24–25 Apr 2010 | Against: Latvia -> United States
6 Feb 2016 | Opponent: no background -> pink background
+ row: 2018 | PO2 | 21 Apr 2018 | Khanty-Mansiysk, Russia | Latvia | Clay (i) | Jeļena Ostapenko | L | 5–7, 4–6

...

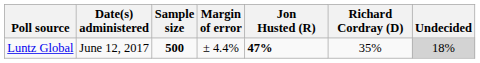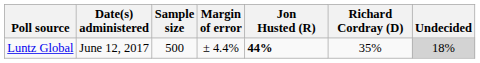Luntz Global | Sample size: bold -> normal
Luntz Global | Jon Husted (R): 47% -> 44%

§ **Task to carry out**
Reproduce the rows from the one containing "24–25 Apr 2010" through the one containing "L | 5–7, 4–6", both included, with no changes.

§ **In response**
24–25 Apr 2010 | Against: Latvia -> United States
6 Feb 2016 | Opponent: no background -> pink background
+ row: 2018 | PO2 | 21 Apr 2018 | Khanty-Mansiysk, Russia | Latvia | Clay (i) | Jeļena Ostapenko | L | 5–7, 4–6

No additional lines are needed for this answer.